Every single entry should be printed exactly.

(Data extracted from a collection)
--- START ---

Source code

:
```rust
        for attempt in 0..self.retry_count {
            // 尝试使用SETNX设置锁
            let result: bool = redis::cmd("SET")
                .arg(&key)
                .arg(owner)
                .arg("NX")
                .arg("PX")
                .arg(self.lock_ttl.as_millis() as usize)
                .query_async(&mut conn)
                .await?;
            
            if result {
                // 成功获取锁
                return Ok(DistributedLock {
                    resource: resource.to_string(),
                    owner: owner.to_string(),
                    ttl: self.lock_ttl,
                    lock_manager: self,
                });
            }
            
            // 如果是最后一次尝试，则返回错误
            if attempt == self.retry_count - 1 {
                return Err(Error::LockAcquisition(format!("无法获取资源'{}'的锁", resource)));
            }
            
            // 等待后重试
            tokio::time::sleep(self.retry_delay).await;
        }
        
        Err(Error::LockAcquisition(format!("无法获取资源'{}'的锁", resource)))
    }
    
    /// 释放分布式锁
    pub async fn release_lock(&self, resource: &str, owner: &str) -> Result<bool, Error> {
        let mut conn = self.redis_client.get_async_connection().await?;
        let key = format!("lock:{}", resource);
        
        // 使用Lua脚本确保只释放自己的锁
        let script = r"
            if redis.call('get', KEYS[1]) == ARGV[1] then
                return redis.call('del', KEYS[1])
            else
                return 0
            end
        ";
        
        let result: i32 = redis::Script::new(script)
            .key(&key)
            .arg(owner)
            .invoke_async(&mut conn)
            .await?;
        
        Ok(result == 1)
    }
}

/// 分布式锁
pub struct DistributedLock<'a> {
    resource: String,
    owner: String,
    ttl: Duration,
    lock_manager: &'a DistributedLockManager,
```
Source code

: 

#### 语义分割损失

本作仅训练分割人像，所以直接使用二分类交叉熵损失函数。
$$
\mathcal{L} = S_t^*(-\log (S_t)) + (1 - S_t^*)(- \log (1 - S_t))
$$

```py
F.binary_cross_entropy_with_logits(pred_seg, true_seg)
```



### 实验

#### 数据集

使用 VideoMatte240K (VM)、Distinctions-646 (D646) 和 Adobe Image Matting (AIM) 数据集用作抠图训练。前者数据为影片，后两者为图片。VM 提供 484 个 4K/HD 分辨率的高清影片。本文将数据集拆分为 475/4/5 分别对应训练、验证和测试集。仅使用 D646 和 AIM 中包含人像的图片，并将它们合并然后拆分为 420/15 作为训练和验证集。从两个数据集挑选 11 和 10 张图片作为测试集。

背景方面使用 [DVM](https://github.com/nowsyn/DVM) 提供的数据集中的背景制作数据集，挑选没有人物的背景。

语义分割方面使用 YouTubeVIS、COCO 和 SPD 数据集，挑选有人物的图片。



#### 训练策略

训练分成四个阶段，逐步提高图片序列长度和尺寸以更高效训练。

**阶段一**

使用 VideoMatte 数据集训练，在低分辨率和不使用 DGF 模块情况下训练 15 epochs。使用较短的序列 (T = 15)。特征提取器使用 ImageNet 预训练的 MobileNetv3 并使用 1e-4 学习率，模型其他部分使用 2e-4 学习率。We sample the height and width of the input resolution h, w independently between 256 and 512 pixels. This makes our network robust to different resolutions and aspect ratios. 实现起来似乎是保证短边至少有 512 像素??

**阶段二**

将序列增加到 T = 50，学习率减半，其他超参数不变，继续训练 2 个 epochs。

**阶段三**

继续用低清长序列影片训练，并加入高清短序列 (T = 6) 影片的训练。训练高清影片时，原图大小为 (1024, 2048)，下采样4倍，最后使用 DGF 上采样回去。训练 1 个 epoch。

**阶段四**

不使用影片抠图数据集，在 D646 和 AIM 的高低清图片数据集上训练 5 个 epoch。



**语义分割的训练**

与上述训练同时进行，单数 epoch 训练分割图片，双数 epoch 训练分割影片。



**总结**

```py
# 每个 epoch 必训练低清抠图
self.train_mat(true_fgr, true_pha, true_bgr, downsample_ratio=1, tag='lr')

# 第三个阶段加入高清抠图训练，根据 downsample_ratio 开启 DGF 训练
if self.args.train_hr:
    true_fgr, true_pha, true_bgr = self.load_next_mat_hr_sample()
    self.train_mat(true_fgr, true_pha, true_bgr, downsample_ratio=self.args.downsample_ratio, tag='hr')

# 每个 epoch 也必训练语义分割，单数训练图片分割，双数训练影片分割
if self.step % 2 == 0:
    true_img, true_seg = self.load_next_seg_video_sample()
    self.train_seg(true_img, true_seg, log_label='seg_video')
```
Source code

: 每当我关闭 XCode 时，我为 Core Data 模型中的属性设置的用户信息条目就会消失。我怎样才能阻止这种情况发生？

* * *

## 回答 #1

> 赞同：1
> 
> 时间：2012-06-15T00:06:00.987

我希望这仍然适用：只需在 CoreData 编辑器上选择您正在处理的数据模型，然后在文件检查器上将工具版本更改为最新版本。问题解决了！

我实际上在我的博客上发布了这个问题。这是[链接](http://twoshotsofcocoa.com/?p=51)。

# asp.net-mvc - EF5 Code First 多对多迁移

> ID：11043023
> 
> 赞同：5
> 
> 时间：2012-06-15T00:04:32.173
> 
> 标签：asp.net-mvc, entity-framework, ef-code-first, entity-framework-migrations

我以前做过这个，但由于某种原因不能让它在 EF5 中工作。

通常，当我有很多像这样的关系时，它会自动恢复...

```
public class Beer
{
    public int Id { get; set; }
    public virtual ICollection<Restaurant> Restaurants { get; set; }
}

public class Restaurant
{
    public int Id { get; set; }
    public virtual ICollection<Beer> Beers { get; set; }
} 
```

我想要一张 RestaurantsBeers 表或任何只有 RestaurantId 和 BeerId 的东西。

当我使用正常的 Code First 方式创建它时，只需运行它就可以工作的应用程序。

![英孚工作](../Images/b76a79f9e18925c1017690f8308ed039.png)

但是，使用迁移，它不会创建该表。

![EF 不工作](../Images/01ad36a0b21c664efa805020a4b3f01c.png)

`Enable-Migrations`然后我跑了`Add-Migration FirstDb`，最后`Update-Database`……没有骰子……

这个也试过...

--- END ---

Solution for this problem
Source code

:
```rust
        for attempt in 0..self.retry_count {
            // 尝试使用SETNX设置锁
            let result: bool = redis::cmd("SET")
                .arg(&key)
                .arg(owner)
                .arg("NX")
                .arg("PX")
                .arg(self.lock_ttl.as_millis() as usize)
                .query_async(&mut conn)
                .await?;
            
            if result {
                // 成功获取锁
                return Ok(DistributedLock {
                    resource: resource.to_string(),
                    owner: owner.to_string(),
                    ttl: self.lock_ttl,
                    lock_manager: self,
                });
            }
            
            // 如果是最后一次尝试，则返回错误
            if attempt == self.retry_count - 1 {
                return Err(Error::LockAcquisition(format!("无法获取资源'{}'的锁", resource)));
            }
            
            // 等待后重试
            tokio::time::sleep(self.retry_delay).await;
        }
        
        Err(Error::LockAcquisition(format!("无法获取资源'{}'的锁", resource)))
    }
    
    /// 释放分布式锁
    pub async fn release_lock(&self, resource: &str, owner: &str) -> Result<bool, Error> {
        let mut conn = self.redis_client.get_async_connection().await?;
        let key = format!("lock:{}", resource);
        
        // 使用Lua脚本确保只释放自己的锁
        let script = r"
            if redis.call('get', KEYS[1]) == ARGV[1] then
                return redis.call('del', KEYS[1])
            else
                return 0
            end
        ";
        
        let result: i32 = redis::Script::new(script)
            .key(&key)
            .arg(owner)
            .invoke_async(&mut conn)
            .await?;
        
        Ok(result == 1)
    }
}

/// 分布式锁
pub struct DistributedLock<'a> {
    resource: String,
    owner: String,
    ttl: Duration,
    lock_manager: &'a DistributedLockManager,
```
Source code

: 

#### 语义分割损失

本作仅训练分割人像，所以直接使用二分类交叉熵损失函数。
$$
\mathcal{L} = S_t^*(-\log (S_t)) + (1 - S_t^*)(- \log (1 - S_t))
$$

```py
F.binary_cross_entropy_with_logits(pred_seg, true_seg)
```



### 实验

#### 数据集

使用 VideoMatte240K (VM)、Distinctions-646 (D646) 和 Adobe Image Matting (AIM) 数据集用作抠图训练。前者数据为影片，后两者为图片。VM 提供 484 个 4K/HD 分辨率的高清影片。本文将数据集拆分为 475/4/5 分别对应训练、验证和测试集。仅使用 D646 和 AIM 中包含人像的图片，并将它们合并然后拆分为 420/15 作为训练和验证集。从两个数据集挑选 11 和 10 张图片作为测试集。

背景方面使用 [DVM](https://github.com/nowsyn/DVM) 提供的数据集中的背景制作数据集，挑选没有人物的背景。

语义分割方面使用 YouTubeVIS、COCO 和 SPD 数据集，挑选有人物的图片。



#### 训练策略

训练分成四个阶段，逐步提高图片序列长度和尺寸以更高效训练。

**阶段一**

使用 VideoMatte 数据集训练，在低分辨率和不使用 DGF 模块情况下训练 15 epochs。使用较短的序列 (T = 15)。特征提取器使用 ImageNet 预训练的 MobileNetv3 并使用 1e-4 学习率，模型其他部分使用 2e-4 学习率。We sample the height and width of the input resolution h, w independently between 256 and 512 pixels. This makes our network robust to different resolutions and aspect ratios. 实现起来似乎是保证短边至少有 512 像素??

**阶段二**

将序列增加到 T = 50，学习率减半，其他超参数不变，继续训练 2 个 epochs。

**阶段三**

继续用低清长序列影片训练，并加入高清短序列 (T = 6) 影片的训练。训练高清影片时，原图大小为 (1024, 2048)，下采样4倍，最后使用 DGF 上采样回去。训练 1 个 epoch。

**阶段四**

不使用影片抠图数据集，在 D646 和 AIM 的高低清图片数据集上训练 5 个 epoch。



**语义分割的训练**

与上述训练同时进行，单数 epoch 训练分割图片，双数 epoch 训练分割影片。



**总结**

```py
# 每个 epoch 必训练低清抠图
self.train_mat(true_fgr, true_pha, true_bgr, downsample_ratio=1, tag='lr')

# 第三个阶段加入高清抠图训练，根据 downsample_ratio 开启 DGF 训练
if self.args.train_hr:
    true_fgr, true_pha, true_bgr = self.load_next_mat_hr_sample()
    self.train_mat(true_fgr, true_pha, true_bgr, downsample_ratio=self.args.downsample_ratio, tag='hr')

# 每个 epoch 也必训练语义分割，单数训练图片分割，双数训练影片分割
if self.step % 2 == 0:
    true_img, true_seg = self.load_next_seg_video_sample()
    self.train_seg(true_img, true_seg, log_label='seg_video')
```
Source code

: 每当我关闭 XCode 时，我为 Core Data 模型中的属性设置的用户信息条目就会消失。我怎样才能阻止这种情况发生？

* * *

## 回答 #1

> 赞同：1
> 
> 时间：2012-06-15T00:06:00.987

我希望这仍然适用：只需在 CoreData 编辑器上选择您正在处理的数据模型，然后在文件检查器上将工具版本更改为最新版本。问题解决了！

我实际上在我的博客上发布了这个问题。这是[链接](http://twoshotsofcocoa.com/?p=51)。

# asp.net-mvc - EF5 Code First 多对多迁移

> ID：11043023
> 
> 赞同：5
> 
> 时间：2012-06-15T00:04:32.173
> 
> 标签：asp.net-mvc, entity-framework, ef-code-first, entity-framework-migrations

我以前做过这个，但由于某种原因不能让它在 EF5 中工作。

通常，当我有很多像这样的关系时，它会自动恢复...

```
public class Beer
{
    public int Id { get; set; }
    public virtual ICollection<Restaurant> Restaurants { get; set; }
}

public class Restaurant
{
    public int Id { get; set; }
    public virtual ICollection<Beer> Beers { get; set; }
} 
```

我想要一张 RestaurantsBeers 表或任何只有 RestaurantId 和 BeerId 的东西。

当我使用正常的 Code First 方式创建它时，只需运行它就可以工作的应用程序。

![英孚工作](../Images/b76a79f9e18925c1017690f8308ed039.png)

但是，使用迁移，它不会创建该表。

![EF 不工作](../Images/01ad36a0b21c664efa805020a4b3f01c.png)

`Enable-Migrations`然后我跑了`Add-Migration FirstDb`，最后`Update-Database`……没有骰子……

这个也试过...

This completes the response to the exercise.